L'avantage de la littérature sur le cinéma, c'est qu'elle nous laisse notre liberté:  ralentir l'action, cette manière de vivre en temps réel des choses palpitantes et sordides, sans se salir les mains, comme ramper dans une canalisation et examiner un cadavre tandis qu'autour on ressent l'ambiance de la mégalopole californienne.

 Bosch est un enquêteur hors pair, beau portrait de flic teigneux, on imagine Sinatra ou Al Pacino dans le rôle. Le genre de flic qui se méfie quand les choses s'emboîtent trop bien, le genre de flic qui se frite avec  tous ses chefs...Sa collègue du FBI, Eleanor Wish, qui a eu accès à son dossier, campe en quelques phrases son portrait: Hiéronymus Bosch...La seule chose que vous a donné votre mère, c'est le nom d'un peintre mort il y a cinq cent ans. Mais j'imagine que tout ce que vous avez vu dans votre vie ferait ressembler les étranges visions qu'il peignait à un décor de Disneyland. Votre mère était seule. Elle a du vous abandonner. Vous avez grandi dans des familles adoptives, des foyers de jeune. Vous avez survécu, vous avez survécu au Vietnam, et vous avez survécu à la police. Jusqu'à maintenant du moins. Mais vous êtes un franc tireur qui fait un travail d'équipe. Vous avez réussi à entrer dans la brigades des cambriolages et homicides et à vous occuper des grosses affaires, mais vous êtes toujours resté un franc-tireur. Vous agissiez à votre guise, et ils ont fini par le vous le faire payer. 
Dès la page 112, Eleanor décrit Harry comme un survivant, et 200 pages plus loin, elle reste dans le sujet, quitte à en payer le prix...N'est-ce pas un peu son frère qu'elle sauve ainsi...
Autre limite du roman, son efficacité imparable, au détriment de la vraisemblance, du réalisme. Ce polar est une machine, un système où toutes les pièces du puzzle doivent s'emboîter, et on prend plein la vue.
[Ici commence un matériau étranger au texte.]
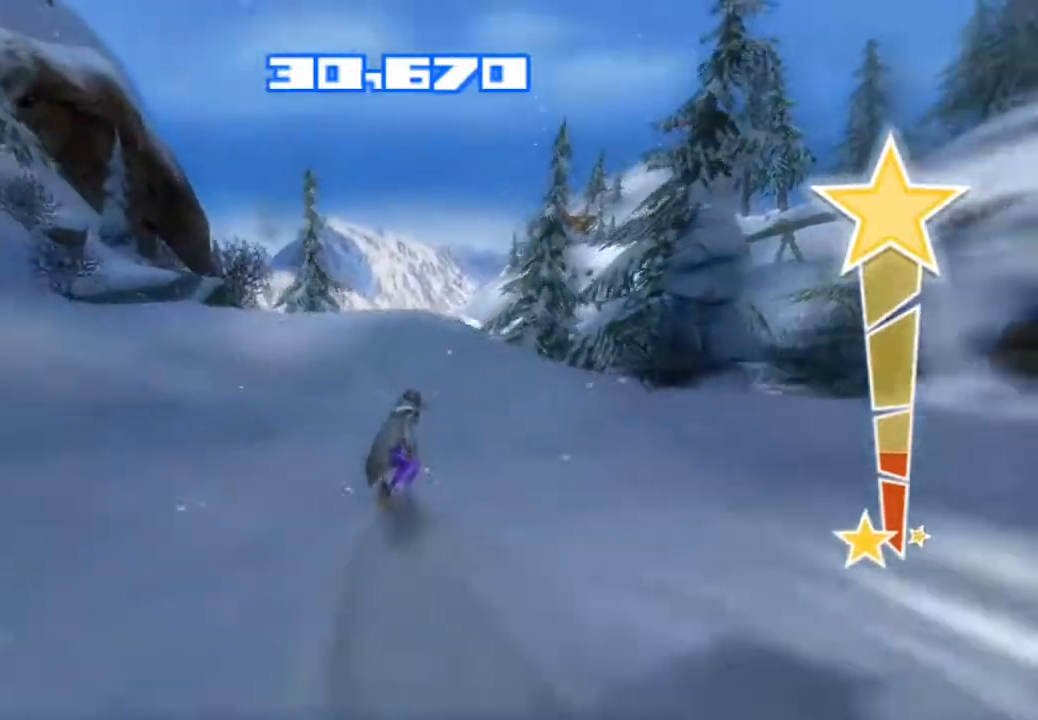
{"buttons": ["R2"], "left_stick": "center", "right_stick": "up", "events": [[150, "right_stick", "up"]]}
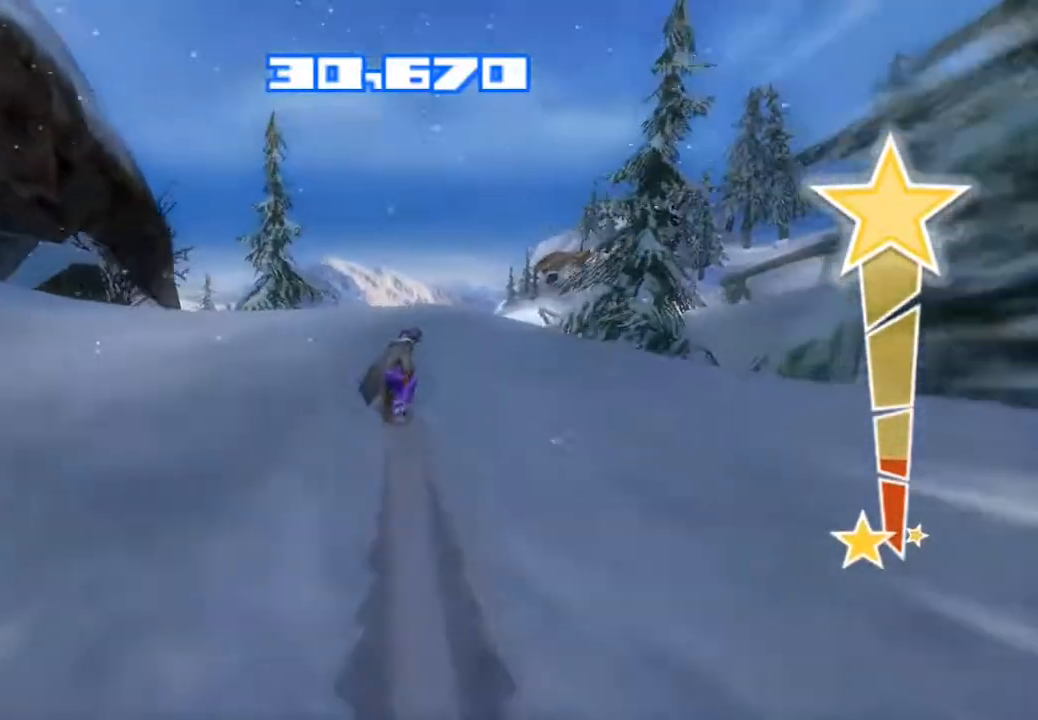
{"buttons": ["TRIANGLE"], "left_stick": "center", "right_stick": "center", "events": [[333, "R2", "up"], [417, "right_stick", "center"], [450, "TRIANGLE", "down"]]}
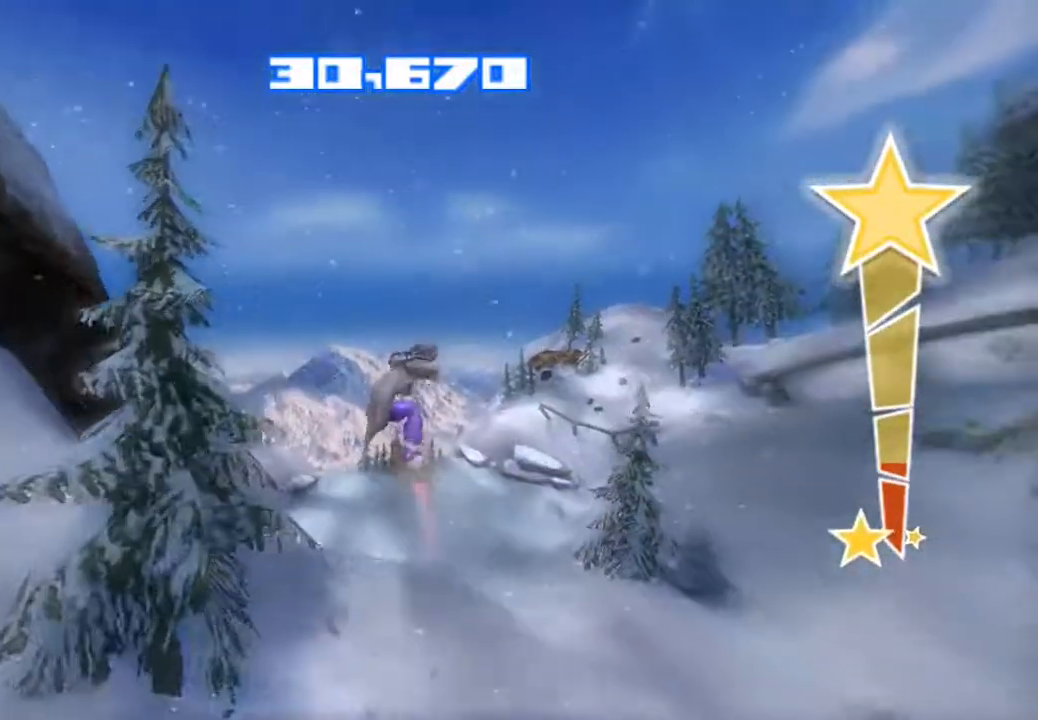
{"buttons": ["TRIANGLE"], "left_stick": "center", "right_stick": "down", "events": [[17, "right_stick", "down"], [67, "TRIANGLE", "up"], [150, "TRIANGLE", "down"], [233, "TRIANGLE", "up"], [317, "TRIANGLE", "down"], [383, "TRIANGLE", "up"], [467, "TRIANGLE", "down"]]}
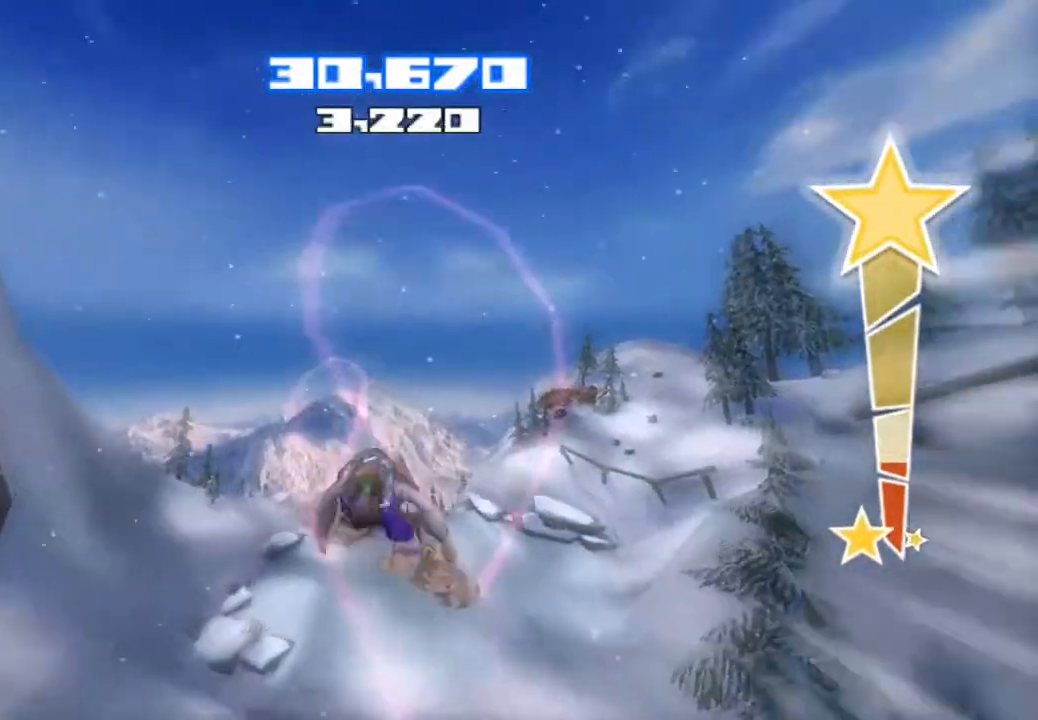
{"buttons": [], "left_stick": "center", "right_stick": "down", "events": [[50, "TRIANGLE", "up"], [117, "TRIANGLE", "down"], [217, "TRIANGLE", "up"]]}
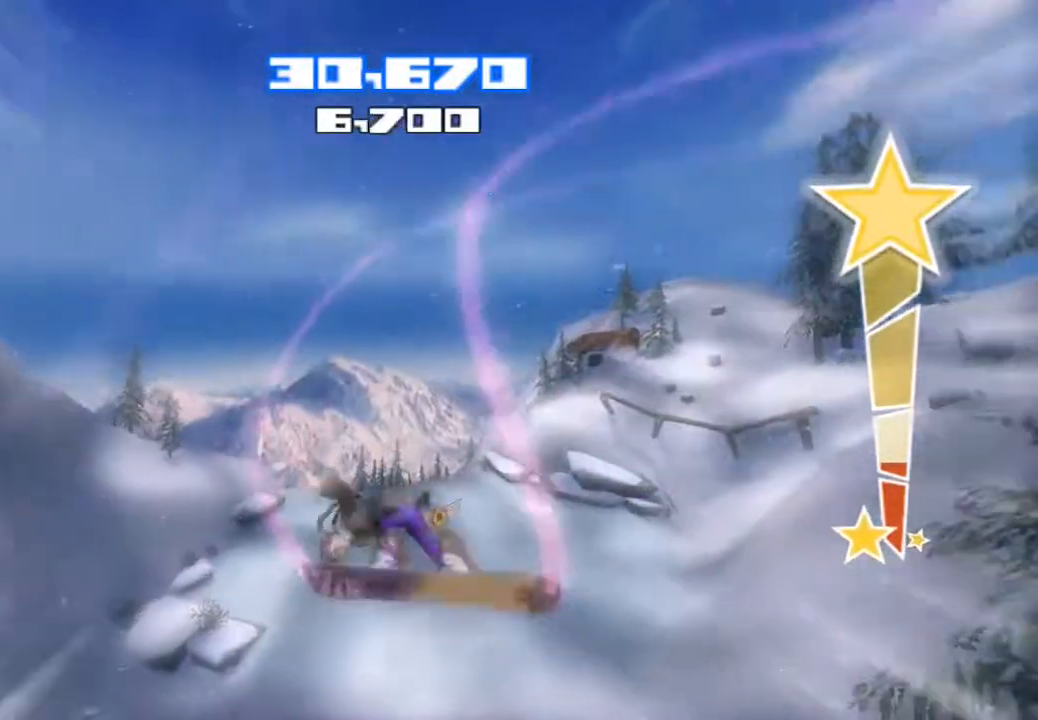
{"buttons": [], "left_stick": "center", "right_stick": "center", "events": [[33, "right_stick", "center"]]}
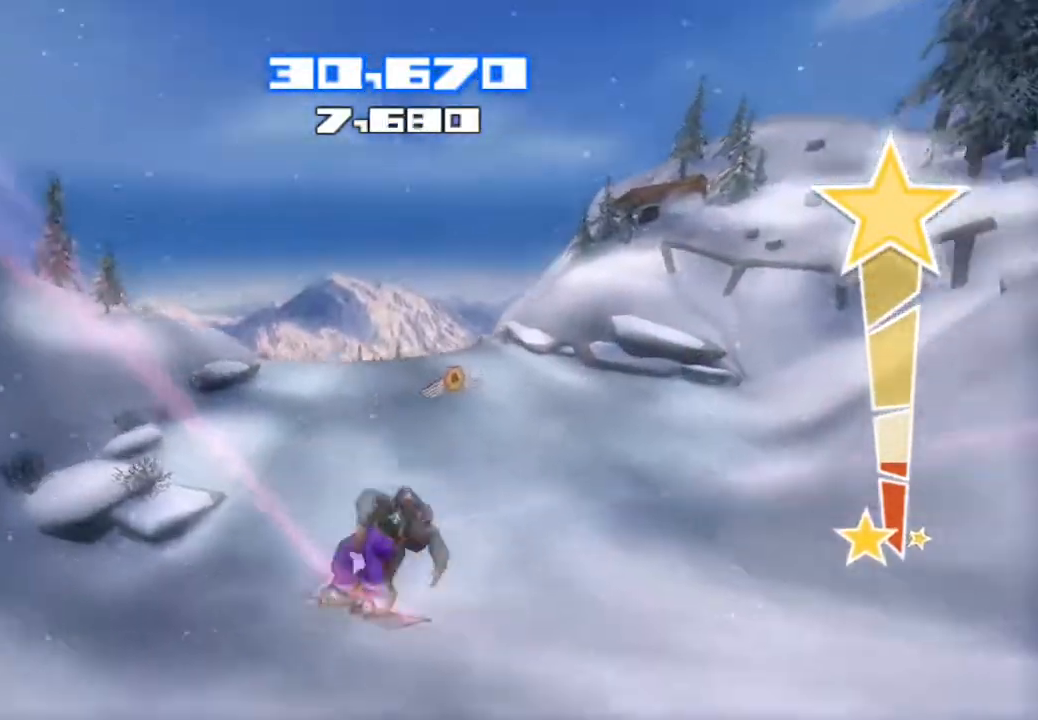
{"buttons": ["R2"], "left_stick": "center", "right_stick": "up", "events": [[317, "right_stick", "up"], [350, "R2", "down"]]}
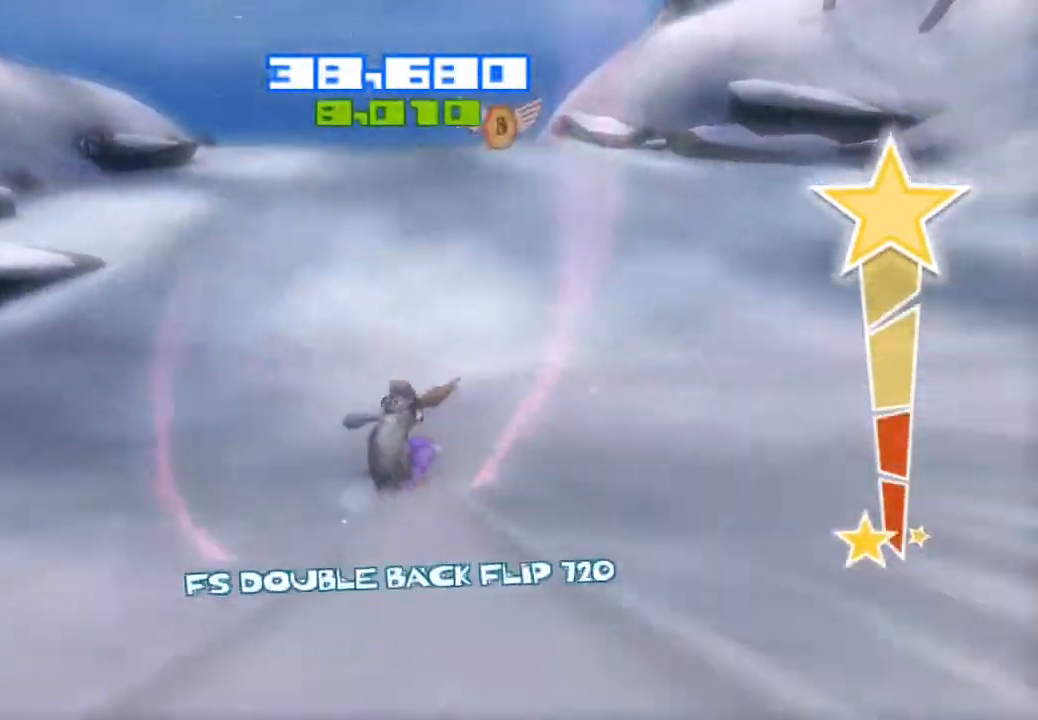
{"buttons": ["R2"], "left_stick": "center", "right_stick": "up", "events": []}
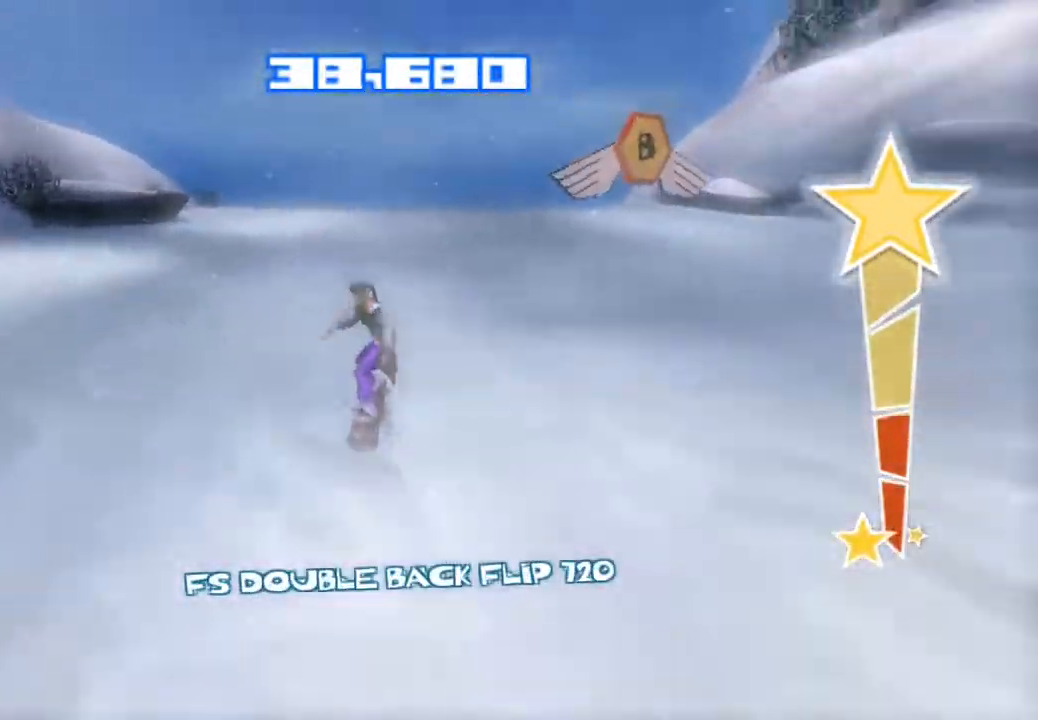
{"buttons": ["R2"], "left_stick": "center", "right_stick": "up", "events": []}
Nous entrons de plain-pied dans l'action, en temps réel collé aux basques de l'inspecteur Harry Bosch. Nous savons ce qu'il entend, ce qu'il se demande, ce qu'il éprouve, dans un style sobre, descriptif, qui fait la part belle aux détails, aux objets réels de la vie quotidienne. Ce point de vue sur le personnage principal se décentre parfois sur des personnages adjacents comme les deux flics des affaires internes et leur chef, qui hésitent entre le lugubre et le comique, et servent de contrepoint au récit.
Si j'ai aimé? Bien sûr ! Mais je ne pourrais pas lire que ça. On a besoin, après, d'une littérature un peu plus hasardeuse, moins calibrée. N'empêche, si vous voulez un plaisir coupable de lecture, c'est ce qu'il vous faut.
J'ai fermé la dernière page, exténué par l'avalanche de révélations  qui suivent les scènes d'action dans les tunnels. Je suis sorti de là comme quand on sort d'une salle de cinéma et qu'on retrouve une réalité plus calme, les yeux papillonnent à la lumière du jour, il faut se remettre.